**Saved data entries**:
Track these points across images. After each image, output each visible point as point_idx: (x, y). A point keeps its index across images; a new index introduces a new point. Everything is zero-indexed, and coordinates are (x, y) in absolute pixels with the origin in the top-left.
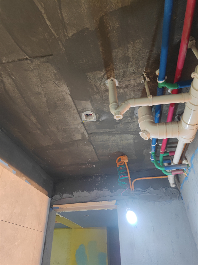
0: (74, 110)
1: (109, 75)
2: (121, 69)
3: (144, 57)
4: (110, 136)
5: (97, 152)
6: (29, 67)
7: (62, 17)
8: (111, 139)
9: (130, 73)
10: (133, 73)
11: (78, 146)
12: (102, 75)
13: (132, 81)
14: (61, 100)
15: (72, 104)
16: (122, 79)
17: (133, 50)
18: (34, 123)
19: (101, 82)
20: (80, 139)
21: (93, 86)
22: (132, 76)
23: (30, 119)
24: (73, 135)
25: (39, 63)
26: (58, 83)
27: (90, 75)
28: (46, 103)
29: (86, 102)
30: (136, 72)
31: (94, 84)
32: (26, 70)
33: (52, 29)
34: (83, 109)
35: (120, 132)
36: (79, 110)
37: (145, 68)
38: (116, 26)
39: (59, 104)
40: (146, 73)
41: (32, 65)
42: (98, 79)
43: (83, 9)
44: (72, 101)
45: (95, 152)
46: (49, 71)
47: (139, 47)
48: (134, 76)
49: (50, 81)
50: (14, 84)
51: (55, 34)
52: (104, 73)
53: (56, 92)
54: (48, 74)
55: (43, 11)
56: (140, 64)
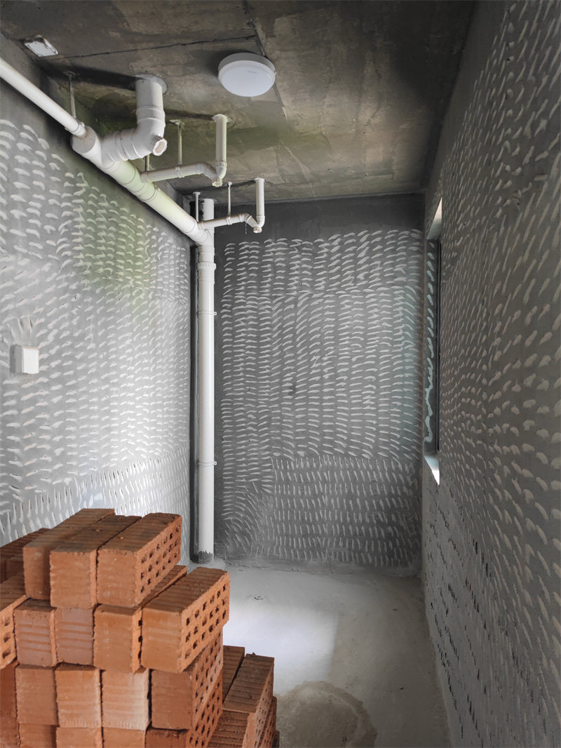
20: (278, 17)
44: (283, 100)
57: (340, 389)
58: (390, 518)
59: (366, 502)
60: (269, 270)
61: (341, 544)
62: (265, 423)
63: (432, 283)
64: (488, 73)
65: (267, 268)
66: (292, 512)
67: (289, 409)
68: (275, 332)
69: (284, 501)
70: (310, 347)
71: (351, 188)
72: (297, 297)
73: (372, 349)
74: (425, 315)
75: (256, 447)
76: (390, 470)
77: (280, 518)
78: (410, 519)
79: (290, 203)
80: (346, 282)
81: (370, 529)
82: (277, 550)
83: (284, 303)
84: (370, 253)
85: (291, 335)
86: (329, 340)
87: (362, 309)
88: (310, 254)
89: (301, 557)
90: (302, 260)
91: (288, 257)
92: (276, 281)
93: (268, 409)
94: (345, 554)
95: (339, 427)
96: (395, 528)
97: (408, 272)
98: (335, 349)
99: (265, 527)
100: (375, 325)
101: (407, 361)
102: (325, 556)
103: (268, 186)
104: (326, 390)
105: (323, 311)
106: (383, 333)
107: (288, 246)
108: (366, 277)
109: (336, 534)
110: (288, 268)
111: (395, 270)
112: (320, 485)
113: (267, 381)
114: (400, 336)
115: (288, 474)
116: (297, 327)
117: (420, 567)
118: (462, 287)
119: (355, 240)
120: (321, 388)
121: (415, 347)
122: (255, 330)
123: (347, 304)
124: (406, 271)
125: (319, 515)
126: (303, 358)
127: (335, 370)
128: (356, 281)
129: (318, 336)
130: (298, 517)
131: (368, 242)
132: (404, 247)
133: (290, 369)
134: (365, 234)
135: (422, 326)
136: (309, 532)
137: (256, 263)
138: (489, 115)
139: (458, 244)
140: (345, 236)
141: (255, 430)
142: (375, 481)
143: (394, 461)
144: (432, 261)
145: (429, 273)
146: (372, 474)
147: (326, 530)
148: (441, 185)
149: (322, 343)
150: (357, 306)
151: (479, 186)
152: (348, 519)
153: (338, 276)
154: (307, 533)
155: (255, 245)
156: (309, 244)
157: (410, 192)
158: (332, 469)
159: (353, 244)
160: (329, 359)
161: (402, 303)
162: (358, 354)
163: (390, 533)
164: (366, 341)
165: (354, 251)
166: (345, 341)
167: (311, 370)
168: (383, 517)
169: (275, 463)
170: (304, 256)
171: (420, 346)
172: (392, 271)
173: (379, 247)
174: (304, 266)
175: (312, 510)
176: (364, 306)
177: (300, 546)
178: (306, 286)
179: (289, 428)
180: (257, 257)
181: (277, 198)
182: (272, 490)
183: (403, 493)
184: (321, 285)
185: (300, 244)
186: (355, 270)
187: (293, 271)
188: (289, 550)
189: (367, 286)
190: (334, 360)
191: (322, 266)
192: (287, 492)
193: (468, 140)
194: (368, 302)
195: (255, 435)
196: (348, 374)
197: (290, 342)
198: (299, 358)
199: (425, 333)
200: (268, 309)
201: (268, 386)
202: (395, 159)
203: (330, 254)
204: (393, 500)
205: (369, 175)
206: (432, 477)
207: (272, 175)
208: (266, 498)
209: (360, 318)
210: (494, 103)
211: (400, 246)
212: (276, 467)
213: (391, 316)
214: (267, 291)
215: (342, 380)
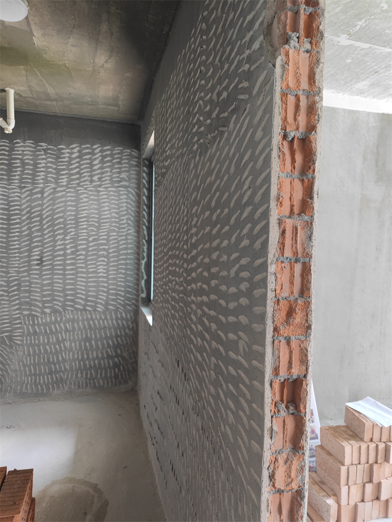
57: (80, 261)
58: (116, 352)
59: (99, 343)
60: (19, 165)
61: (79, 375)
62: (15, 288)
63: (146, 188)
64: (187, 53)
65: (16, 163)
66: (39, 357)
67: (37, 277)
68: (24, 215)
69: (32, 349)
70: (55, 228)
71: (87, 111)
72: (43, 188)
73: (104, 232)
74: (141, 210)
75: (7, 308)
76: (117, 318)
77: (29, 363)
78: (131, 351)
79: (37, 114)
80: (84, 181)
81: (102, 362)
82: (26, 387)
83: (32, 192)
84: (102, 162)
85: (38, 219)
86: (71, 224)
87: (96, 203)
88: (54, 156)
89: (46, 390)
90: (48, 160)
91: (35, 157)
92: (24, 174)
93: (18, 277)
94: (82, 382)
95: (79, 289)
96: (120, 359)
97: (130, 179)
98: (76, 231)
99: (16, 371)
100: (106, 214)
101: (129, 241)
102: (66, 386)
103: (17, 97)
104: (68, 262)
105: (65, 202)
106: (112, 221)
107: (35, 148)
108: (100, 179)
109: (76, 368)
110: (35, 165)
111: (121, 176)
112: (63, 334)
113: (17, 255)
114: (124, 224)
115: (36, 327)
116: (44, 212)
117: (136, 383)
118: (170, 193)
119: (90, 151)
120: (64, 260)
121: (135, 232)
122: (6, 212)
123: (85, 198)
124: (128, 178)
125: (62, 356)
126: (49, 237)
127: (75, 247)
128: (92, 181)
129: (62, 220)
130: (44, 360)
131: (100, 154)
132: (127, 161)
133: (38, 245)
134: (99, 147)
135: (139, 217)
136: (53, 370)
137: (6, 157)
138: (189, 81)
139: (167, 164)
140: (83, 146)
141: (6, 294)
142: (106, 327)
143: (119, 311)
144: (146, 173)
145: (144, 181)
146: (104, 322)
147: (67, 367)
148: (154, 122)
149: (65, 226)
150: (93, 200)
151: (181, 127)
152: (85, 356)
153: (78, 176)
154: (52, 371)
155: (6, 143)
156: (54, 149)
157: (130, 123)
158: (73, 321)
159: (89, 153)
160: (71, 239)
161: (125, 200)
162: (93, 235)
163: (116, 363)
164: (100, 226)
165: (90, 159)
166: (83, 225)
167: (56, 246)
168: (111, 351)
169: (24, 319)
170: (49, 157)
171: (138, 231)
172: (118, 177)
173: (109, 158)
174: (49, 165)
175: (57, 353)
176: (98, 200)
177: (46, 381)
178: (51, 181)
179: (36, 292)
180: (7, 153)
181: (25, 108)
182: (22, 341)
183: (126, 334)
184: (64, 181)
185: (45, 147)
186: (91, 173)
187: (40, 168)
188: (36, 386)
189: (100, 186)
190: (75, 240)
191: (64, 167)
192: (35, 341)
193: (173, 95)
194: (101, 197)
195: (6, 298)
196: (86, 249)
197: (38, 223)
198: (46, 237)
199: (141, 222)
200: (17, 196)
201: (17, 259)
202: (121, 97)
203: (71, 159)
204: (119, 339)
205: (102, 104)
206: (146, 321)
207: (21, 88)
208: (16, 348)
209: (95, 209)
210: (192, 74)
211: (124, 159)
212: (25, 323)
213: (118, 209)
214: (16, 181)
215: (81, 255)
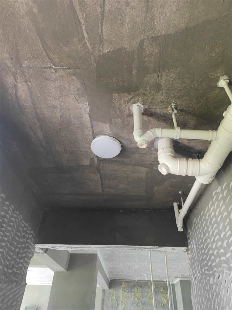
0: (90, 131)
1: (136, 99)
2: (150, 96)
3: (176, 87)
4: (122, 166)
5: (103, 183)
6: (51, 76)
7: (102, 32)
8: (123, 170)
9: (158, 101)
10: (161, 102)
11: (82, 173)
12: (129, 98)
13: (159, 110)
14: (77, 118)
15: (89, 124)
16: (149, 106)
17: (167, 79)
18: (39, 139)
19: (126, 105)
20: (88, 165)
21: (116, 108)
22: (160, 104)
23: (35, 134)
24: (81, 159)
25: (63, 74)
26: (79, 98)
27: (116, 96)
28: (59, 118)
29: (105, 124)
30: (164, 102)
31: (119, 107)
32: (46, 79)
33: (87, 42)
34: (100, 132)
35: (133, 163)
36: (95, 132)
37: (175, 98)
38: (155, 52)
39: (74, 122)
40: (174, 105)
41: (55, 75)
42: (123, 102)
43: (125, 28)
44: (89, 121)
45: (100, 182)
46: (72, 85)
47: (174, 77)
48: (161, 105)
49: (70, 96)
50: (28, 92)
51: (90, 48)
52: (131, 97)
53: (74, 108)
54: (71, 88)
55: (83, 22)
56: (170, 94)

**What you should do**:
Repeat the lines of the records word for word, starting with the line containing "57: (340, 389)" and ending with the line containing "111: (395, 270)", both included.

**Written answer**:
57: (340, 389)
58: (390, 518)
59: (366, 502)
60: (269, 270)
61: (341, 544)
62: (265, 423)
63: (432, 283)
64: (488, 73)
65: (267, 268)
66: (292, 512)
67: (289, 409)
68: (275, 332)
69: (284, 501)
70: (310, 347)
71: (351, 188)
72: (297, 297)
73: (372, 349)
74: (425, 315)
75: (256, 447)
76: (390, 470)
77: (280, 518)
78: (410, 519)
79: (290, 203)
80: (346, 282)
81: (370, 529)
82: (277, 550)
83: (284, 303)
84: (370, 253)
85: (291, 335)
86: (329, 340)
87: (362, 309)
88: (310, 254)
89: (301, 557)
90: (302, 260)
91: (288, 257)
92: (276, 281)
93: (268, 409)
94: (345, 554)
95: (339, 427)
96: (395, 528)
97: (408, 272)
98: (335, 349)
99: (265, 527)
100: (375, 325)
101: (407, 361)
102: (325, 556)
103: (268, 186)
104: (326, 390)
105: (323, 311)
106: (383, 333)
107: (288, 246)
108: (366, 277)
109: (336, 534)
110: (288, 268)
111: (395, 270)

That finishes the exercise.